You can come up with a feeder that they can't throw the feed from. There are different ones around, or come up with your own idea. Or the next day you can give them what they don't eat, and add a little fresh to it. Is it a dove mix that you are feeding? That has more small seeds in it than a pigeon mix. If it is the Vita Dove, Dove and Pigeon mix, that is more for doves. Pigeon mix has more of the larger grains in it. You would probably be better off with that.


----------



## Otis7 (Sep 1, 2012)

It is the dove and pigeon mix. Do you have any specific bands you recommened? How is the kaytee pigeon mix? I'll look into some better feeders.


----------



## Jay3 (May 4, 2008)

The Kaytee is clean, which is what I've been getting because the brand I liked, I can't get here anymore. But I still add things to it to give more variety.


----------



## Otis7 (Sep 1, 2012)

I'll give it a try. What do you add? Does it have split peas? Those are huge with my crew


----------



## Jay3 (May 4, 2008)

No. I always add split peas and lentils, safflower, and cracked corn. Sometimes a bit of austrian peas and hemp. I think there's too much of the red milot in it, but adding the other things works. Walmart sells the split peas and lentils the cheapest that I've found them.


----------



## Lefty07 (Dec 30, 2009)

If we are talking about Ringneck Doves, you might find that they also like to eat regular parakeet / budgie seed mixes - mine do anyway. But there's a lot of millet in those so they may not work for you (...maybe doves just like change? because mine will fly into my finches cage and even eat their tiny seeds sometimes - and they will chase me around the house if they think I have hemp seed!).

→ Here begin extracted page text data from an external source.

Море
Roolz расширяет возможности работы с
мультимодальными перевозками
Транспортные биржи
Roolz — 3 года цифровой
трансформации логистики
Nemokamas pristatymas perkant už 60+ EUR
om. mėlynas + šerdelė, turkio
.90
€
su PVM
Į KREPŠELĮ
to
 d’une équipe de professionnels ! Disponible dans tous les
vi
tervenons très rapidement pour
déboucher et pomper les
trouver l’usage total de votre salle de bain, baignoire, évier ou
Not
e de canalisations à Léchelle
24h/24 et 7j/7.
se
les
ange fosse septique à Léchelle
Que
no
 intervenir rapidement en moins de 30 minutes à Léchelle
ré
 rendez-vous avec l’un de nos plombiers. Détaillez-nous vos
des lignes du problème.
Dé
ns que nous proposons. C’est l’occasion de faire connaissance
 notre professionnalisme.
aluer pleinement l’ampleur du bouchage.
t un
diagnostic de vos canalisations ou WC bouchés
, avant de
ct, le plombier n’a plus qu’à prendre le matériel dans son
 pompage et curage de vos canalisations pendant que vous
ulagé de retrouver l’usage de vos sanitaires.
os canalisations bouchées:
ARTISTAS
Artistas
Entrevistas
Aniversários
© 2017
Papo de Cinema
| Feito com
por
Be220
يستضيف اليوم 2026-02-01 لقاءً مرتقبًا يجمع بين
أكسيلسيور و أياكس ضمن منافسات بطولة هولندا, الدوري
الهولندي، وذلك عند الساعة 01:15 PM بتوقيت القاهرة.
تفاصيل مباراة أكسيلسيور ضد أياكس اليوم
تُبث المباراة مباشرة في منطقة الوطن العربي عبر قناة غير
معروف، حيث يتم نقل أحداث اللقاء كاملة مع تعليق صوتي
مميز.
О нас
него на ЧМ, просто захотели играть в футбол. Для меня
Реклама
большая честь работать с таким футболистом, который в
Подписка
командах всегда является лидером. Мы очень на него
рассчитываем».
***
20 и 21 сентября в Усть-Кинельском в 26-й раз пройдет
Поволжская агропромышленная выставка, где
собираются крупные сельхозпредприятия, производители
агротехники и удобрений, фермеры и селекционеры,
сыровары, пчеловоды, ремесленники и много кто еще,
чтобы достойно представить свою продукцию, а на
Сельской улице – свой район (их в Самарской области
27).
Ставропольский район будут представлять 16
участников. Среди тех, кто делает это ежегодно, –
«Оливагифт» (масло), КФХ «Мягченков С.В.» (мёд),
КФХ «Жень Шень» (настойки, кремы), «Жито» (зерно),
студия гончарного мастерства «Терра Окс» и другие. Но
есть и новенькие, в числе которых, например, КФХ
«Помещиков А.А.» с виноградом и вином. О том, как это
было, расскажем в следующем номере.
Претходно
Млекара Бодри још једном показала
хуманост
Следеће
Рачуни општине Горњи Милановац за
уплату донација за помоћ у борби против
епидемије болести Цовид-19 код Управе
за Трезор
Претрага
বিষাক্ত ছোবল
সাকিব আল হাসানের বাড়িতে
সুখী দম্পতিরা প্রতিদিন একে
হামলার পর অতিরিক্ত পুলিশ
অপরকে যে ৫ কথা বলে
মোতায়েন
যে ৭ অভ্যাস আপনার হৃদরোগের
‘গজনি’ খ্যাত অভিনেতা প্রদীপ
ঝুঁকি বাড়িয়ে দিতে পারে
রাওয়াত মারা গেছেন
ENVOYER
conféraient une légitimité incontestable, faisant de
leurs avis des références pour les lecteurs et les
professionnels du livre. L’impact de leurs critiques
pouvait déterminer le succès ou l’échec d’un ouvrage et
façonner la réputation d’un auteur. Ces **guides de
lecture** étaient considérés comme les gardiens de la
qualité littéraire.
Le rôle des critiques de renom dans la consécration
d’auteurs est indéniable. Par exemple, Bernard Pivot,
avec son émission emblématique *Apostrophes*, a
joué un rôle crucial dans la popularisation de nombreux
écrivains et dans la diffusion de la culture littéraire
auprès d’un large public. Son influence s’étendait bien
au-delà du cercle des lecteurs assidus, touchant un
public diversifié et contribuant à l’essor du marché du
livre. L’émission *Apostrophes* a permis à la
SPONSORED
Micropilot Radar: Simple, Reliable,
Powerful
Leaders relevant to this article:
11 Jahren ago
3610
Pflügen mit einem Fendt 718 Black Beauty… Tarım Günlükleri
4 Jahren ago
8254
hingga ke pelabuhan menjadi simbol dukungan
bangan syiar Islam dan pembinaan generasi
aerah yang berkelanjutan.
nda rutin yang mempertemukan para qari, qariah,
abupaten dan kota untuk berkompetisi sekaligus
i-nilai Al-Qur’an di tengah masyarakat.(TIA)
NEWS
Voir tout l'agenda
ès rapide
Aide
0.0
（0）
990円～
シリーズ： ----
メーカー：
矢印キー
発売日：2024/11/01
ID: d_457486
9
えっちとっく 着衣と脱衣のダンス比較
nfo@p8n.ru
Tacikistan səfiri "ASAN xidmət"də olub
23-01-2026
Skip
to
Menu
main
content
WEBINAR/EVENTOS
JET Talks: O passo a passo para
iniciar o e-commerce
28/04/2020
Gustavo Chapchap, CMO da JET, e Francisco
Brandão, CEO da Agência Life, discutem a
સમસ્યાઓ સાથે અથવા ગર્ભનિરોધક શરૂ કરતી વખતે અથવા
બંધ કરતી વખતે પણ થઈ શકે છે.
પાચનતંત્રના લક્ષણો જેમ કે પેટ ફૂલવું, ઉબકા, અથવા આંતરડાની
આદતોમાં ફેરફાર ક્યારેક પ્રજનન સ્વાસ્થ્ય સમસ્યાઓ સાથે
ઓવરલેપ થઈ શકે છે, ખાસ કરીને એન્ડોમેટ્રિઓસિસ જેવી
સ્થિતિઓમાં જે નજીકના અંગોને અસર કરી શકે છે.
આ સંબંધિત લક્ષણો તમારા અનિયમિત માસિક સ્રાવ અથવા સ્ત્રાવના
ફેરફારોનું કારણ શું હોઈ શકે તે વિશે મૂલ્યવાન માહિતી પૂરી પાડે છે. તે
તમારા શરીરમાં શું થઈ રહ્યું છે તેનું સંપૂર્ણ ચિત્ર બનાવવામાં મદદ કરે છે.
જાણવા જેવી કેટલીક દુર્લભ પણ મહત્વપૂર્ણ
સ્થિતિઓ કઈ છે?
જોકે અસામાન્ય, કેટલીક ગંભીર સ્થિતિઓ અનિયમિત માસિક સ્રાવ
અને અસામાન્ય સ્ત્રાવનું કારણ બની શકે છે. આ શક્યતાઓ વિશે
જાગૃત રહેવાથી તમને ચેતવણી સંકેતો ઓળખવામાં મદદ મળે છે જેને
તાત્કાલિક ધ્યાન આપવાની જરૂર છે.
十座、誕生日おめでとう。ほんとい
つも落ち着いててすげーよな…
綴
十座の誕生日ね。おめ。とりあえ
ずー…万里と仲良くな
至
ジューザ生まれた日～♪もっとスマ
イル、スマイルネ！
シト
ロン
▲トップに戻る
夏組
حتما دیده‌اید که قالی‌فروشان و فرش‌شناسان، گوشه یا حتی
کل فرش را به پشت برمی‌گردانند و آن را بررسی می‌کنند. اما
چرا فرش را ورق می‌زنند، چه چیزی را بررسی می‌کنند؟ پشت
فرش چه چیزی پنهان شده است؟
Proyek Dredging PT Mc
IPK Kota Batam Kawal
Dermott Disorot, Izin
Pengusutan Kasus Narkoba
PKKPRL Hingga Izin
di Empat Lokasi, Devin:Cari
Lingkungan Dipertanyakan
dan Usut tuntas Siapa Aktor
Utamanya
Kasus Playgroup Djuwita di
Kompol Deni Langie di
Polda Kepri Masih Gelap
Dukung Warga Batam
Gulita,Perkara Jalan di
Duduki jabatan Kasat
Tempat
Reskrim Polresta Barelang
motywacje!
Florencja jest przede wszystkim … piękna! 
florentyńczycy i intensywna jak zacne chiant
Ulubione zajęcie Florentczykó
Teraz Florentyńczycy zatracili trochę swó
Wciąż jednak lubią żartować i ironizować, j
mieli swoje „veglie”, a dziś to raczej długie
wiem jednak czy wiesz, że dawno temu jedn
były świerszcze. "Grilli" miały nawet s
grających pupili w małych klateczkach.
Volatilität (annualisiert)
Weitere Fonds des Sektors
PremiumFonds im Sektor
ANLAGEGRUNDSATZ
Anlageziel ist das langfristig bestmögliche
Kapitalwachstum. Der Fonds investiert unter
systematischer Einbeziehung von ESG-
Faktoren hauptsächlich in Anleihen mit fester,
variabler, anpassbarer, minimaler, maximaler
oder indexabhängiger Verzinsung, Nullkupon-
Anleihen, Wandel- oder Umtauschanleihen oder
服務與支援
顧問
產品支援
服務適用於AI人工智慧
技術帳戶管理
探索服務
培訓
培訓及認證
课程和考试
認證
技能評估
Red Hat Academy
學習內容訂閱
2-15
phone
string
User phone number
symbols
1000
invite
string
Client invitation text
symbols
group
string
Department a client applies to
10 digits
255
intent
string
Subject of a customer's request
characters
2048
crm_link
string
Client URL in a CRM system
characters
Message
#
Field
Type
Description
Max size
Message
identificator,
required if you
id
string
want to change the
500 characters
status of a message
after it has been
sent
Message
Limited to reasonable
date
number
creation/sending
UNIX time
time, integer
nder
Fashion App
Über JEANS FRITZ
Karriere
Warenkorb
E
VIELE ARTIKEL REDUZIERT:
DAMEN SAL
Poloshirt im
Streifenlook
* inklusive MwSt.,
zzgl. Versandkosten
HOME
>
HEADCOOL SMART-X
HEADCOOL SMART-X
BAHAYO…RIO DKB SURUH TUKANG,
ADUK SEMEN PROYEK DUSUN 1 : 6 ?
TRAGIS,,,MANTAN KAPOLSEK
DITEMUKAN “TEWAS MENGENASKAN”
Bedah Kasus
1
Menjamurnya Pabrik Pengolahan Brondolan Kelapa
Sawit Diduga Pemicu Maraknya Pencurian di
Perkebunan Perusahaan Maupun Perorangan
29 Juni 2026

For my dove's basic food, I mix a "dove seed" mix with "parakeet / budgie seed". Then I mix in some safflower seed and cracked corn. If I have some on hand, I might also mix in small quantities of hemp seed and parakeet-size pellet food. They seem to like this mix pretty well without discarding too much of it. I haven't tried adding split peas or lentils - I may have to give that a try.

I mix and store this seed in a small metal garbage can (lined with a plastic bag) with a tight fitting lid - to keep out rodents and moths. So if you buy one of those big bags, you might want to consider getting a metal garbage can for storing the seed.

I sometimes give my doves thawed frozen "baby" peas as a treat. If they are small enough (look for "baby peas"), mine will gobble them right up - too many at once though and they will _poop their brains out_! Mine also like egg food (finely mashed hard-boiled egg) a couple times a month - or daily when feeding young.


----------



## Jay3 (May 4, 2008)

I believe he only has pigeons.


----------



## Lefty07 (Dec 30, 2009)

Woops! I thought he had doves. If it's Pigeons, forget about my food advice! I only know Ringneck Doves!


----------



## Jay3 (May 4, 2008)

The dove mix is okay if that is all you can get, and you add to it. But the seeds in it are really too small for a pigeon.


----------



## spirit wings (Mar 29, 2008)

Otis7 said:


> I've been buying vita dove from our feed store, but at nearly 7 dollars and a small bag it's draining my pet food budget. I saw some 50 pound bags on amazon for around 30 to 40 dollars and was considering buying one of those. It would take a long time to go through, I only have 5 birds, but would be much more cost affective and as far as I know seed should last quite awhile.
> 
> Also, any suggestions on eliminating feed waste? Mine eat out of small dog bowls. It seems no matter the filling level the food is everywhere, and as soon as it hits the ground they snub it. I am also often left with a bowl full of millet and other small seeds, the good stuff goes quick. Force them to eat it? Or refill? I always give them a fresh scoop, should I be tougher on them?


first you can buy a 40 or 50 lb bag of pigeon feed at a feed store , you need to call around and ask, google feedstore and your town. you can get it home and seperate it in gallon freezer bags and put those in a tight container for use later. 

Now you have 5 doves. google again pigeon supply, shop some sites, buy a coverd feeder by all means.

Now you have your coverd feeder, still do not over feed your pigeons, they will get picky and sling food and only eat the favorites. leave some feed down only what they eat in a days time, DO NOT ADD ANY NEW ON TOP OF UNEATEN FEED. leave the feed down till it is about gone only a few grains rolling around..feed then again and do not add or refill feeder till it is gone, this way they eat more varity and do not waste feed.


----------